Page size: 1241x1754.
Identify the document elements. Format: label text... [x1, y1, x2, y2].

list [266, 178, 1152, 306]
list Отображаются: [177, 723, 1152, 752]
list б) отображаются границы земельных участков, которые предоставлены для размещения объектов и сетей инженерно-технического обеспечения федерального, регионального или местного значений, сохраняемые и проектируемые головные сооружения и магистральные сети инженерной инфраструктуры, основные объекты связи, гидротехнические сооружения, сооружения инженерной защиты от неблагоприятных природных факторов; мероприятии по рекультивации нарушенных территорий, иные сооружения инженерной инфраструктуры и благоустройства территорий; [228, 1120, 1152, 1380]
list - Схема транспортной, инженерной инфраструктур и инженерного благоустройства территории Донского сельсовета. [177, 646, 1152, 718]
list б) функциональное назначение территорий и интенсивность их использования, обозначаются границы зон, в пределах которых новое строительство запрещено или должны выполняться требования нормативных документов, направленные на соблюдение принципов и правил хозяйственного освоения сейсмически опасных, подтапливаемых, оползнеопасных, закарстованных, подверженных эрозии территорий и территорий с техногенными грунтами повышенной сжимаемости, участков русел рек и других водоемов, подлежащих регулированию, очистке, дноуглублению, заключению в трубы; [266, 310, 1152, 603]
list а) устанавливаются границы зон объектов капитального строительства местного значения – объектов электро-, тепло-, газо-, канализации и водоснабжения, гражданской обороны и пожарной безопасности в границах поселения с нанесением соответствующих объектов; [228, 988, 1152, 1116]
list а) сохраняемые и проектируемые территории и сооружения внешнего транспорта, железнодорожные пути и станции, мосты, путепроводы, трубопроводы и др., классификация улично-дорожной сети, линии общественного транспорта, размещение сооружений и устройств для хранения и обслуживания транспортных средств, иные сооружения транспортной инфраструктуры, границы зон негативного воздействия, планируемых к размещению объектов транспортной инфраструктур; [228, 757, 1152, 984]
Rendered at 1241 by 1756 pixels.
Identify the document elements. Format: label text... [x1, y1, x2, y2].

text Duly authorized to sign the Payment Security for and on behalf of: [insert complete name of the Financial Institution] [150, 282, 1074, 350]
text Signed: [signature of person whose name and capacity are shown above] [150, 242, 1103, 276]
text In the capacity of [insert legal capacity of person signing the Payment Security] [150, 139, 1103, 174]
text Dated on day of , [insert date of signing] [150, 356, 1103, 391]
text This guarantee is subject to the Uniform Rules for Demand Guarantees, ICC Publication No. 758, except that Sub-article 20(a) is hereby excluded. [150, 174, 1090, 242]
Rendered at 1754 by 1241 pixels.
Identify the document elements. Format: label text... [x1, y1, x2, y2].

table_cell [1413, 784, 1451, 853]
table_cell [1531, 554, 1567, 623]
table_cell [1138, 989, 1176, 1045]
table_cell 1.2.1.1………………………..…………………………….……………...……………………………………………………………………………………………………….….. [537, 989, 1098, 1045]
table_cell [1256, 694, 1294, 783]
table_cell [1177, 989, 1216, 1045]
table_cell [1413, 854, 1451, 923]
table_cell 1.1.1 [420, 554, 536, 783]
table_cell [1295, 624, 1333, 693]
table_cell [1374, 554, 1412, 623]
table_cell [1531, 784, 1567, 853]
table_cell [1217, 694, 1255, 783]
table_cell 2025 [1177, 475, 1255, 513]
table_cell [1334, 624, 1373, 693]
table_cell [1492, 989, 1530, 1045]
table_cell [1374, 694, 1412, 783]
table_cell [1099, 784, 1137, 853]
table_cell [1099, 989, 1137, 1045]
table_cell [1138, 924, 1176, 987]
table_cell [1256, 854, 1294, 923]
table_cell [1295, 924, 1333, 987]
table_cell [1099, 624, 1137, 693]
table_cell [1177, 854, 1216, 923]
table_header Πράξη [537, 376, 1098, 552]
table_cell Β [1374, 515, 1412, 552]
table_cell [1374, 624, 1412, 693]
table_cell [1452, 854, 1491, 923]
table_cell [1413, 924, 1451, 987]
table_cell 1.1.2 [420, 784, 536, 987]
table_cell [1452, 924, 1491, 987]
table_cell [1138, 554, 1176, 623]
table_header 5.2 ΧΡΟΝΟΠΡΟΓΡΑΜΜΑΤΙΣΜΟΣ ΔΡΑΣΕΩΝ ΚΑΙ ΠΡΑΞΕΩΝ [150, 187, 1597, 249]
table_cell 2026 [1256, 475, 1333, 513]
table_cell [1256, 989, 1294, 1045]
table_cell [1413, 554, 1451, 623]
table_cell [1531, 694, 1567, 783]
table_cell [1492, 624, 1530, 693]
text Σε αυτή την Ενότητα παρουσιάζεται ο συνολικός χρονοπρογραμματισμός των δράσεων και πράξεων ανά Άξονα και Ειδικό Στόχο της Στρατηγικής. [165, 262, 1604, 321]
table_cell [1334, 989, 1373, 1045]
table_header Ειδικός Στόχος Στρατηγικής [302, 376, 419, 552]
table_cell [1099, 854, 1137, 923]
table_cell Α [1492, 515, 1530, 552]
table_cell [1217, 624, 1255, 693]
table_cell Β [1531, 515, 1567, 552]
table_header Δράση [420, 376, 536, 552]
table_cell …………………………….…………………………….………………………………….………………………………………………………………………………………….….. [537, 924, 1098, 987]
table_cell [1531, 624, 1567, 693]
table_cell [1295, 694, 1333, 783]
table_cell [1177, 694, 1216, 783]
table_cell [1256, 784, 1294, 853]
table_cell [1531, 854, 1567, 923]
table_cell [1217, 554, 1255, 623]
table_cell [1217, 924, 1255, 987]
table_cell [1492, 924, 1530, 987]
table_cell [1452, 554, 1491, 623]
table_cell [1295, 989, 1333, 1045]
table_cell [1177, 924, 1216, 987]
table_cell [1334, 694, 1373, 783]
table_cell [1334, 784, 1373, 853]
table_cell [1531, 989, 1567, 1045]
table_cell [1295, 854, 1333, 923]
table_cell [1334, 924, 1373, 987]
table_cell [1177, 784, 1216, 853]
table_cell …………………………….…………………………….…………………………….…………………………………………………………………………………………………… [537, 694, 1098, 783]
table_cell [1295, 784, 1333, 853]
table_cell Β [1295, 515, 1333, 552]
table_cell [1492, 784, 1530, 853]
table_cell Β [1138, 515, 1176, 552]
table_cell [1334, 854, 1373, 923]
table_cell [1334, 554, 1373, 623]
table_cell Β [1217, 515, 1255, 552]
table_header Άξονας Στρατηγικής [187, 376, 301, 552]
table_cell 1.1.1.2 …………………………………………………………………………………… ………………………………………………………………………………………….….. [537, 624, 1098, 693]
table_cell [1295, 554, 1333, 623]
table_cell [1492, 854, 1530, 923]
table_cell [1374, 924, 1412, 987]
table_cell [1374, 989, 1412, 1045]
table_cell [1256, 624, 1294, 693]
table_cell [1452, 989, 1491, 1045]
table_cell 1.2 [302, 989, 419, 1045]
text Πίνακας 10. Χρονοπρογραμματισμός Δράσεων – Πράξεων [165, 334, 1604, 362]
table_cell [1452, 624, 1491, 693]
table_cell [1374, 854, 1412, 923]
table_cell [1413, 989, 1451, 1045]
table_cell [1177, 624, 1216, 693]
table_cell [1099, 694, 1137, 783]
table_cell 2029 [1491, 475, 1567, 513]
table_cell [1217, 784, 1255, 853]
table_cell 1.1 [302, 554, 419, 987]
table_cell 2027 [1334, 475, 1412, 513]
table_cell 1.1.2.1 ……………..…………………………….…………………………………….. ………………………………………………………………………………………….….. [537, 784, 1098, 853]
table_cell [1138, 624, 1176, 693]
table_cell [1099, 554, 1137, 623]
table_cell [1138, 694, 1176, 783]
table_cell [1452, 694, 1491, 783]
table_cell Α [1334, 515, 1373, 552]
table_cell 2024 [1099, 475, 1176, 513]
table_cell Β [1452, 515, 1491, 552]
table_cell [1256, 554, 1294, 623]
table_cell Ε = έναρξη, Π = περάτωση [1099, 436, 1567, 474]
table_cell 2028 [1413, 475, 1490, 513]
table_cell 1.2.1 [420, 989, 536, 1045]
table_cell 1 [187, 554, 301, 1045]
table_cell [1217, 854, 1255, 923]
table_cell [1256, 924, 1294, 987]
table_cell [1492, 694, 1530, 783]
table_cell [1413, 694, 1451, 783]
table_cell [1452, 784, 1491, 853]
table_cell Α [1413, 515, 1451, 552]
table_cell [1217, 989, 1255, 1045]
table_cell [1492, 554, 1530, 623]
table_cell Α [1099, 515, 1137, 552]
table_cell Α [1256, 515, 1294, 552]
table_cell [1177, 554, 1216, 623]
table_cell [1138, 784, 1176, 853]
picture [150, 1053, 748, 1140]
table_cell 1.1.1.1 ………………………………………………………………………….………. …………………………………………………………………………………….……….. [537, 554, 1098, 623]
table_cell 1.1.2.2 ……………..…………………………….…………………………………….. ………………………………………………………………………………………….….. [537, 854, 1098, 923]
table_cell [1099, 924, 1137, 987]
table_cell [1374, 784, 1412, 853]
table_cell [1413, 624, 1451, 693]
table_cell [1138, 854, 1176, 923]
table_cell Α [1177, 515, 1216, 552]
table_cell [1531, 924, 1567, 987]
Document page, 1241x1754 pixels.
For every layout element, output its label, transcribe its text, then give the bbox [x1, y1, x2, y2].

◆ ◆ ◆ ◆

Each line in the records above with "person" must be returned.

[EXERCISE RESPONSE]
text Signed: [signature of person whose name and capacity are shown above] [150, 242, 1103, 276]
text In the capacity of [insert legal capacity of person signing the Payment Security] [150, 139, 1103, 174]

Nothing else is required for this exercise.